# BRIEF
Print the data below again in full, exactly as it stands, with no images.

# THE DATA

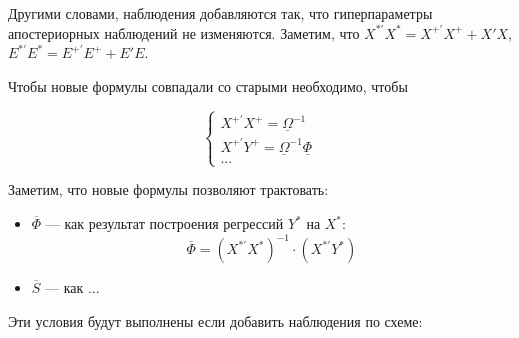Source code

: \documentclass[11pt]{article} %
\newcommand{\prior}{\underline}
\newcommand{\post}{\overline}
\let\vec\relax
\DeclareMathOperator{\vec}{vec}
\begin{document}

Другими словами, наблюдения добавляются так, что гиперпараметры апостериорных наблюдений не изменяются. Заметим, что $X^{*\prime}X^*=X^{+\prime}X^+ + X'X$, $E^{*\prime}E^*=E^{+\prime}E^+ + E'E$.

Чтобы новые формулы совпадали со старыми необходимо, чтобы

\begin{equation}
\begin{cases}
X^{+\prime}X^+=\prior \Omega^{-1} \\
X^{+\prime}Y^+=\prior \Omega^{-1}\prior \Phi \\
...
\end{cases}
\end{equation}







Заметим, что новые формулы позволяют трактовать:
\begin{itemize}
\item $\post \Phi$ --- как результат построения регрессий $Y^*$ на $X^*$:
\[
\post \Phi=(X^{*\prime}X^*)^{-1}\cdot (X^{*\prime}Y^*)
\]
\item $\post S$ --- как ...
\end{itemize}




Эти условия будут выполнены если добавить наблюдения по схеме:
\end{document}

# EXPECTED OUTPUT
Source code

: \documentclass[11pt]{article} %
\newcommand{\prior}{\underline}
\newcommand{\post}{\overline}
\let\vec\relax
\DeclareMathOperator{\vec}{vec}
\begin{document}

Другими словами, наблюдения добавляются так, что гиперпараметры апостериорных наблюдений не изменяются. Заметим, что $X^{*\prime}X^*=X^{+\prime}X^+ + X'X$, $E^{*\prime}E^*=E^{+\prime}E^+ + E'E$.

Чтобы новые формулы совпадали со старыми необходимо, чтобы

\begin{equation}
\begin{cases}
X^{+\prime}X^+=\prior \Omega^{-1} \\
X^{+\prime}Y^+=\prior \Omega^{-1}\prior \Phi \\
...
\end{cases}
\end{equation}







Заметим, что новые формулы позволяют трактовать:
\begin{itemize}
\item $\post \Phi$ --- как результат построения регрессий $Y^*$ на $X^*$:
\[
\post \Phi=(X^{*\prime}X^*)^{-1}\cdot (X^{*\prime}Y^*)
\]
\item $\post S$ --- как ...
\end{itemize}




Эти условия будут выполнены если добавить наблюдения по схеме:
\end{document}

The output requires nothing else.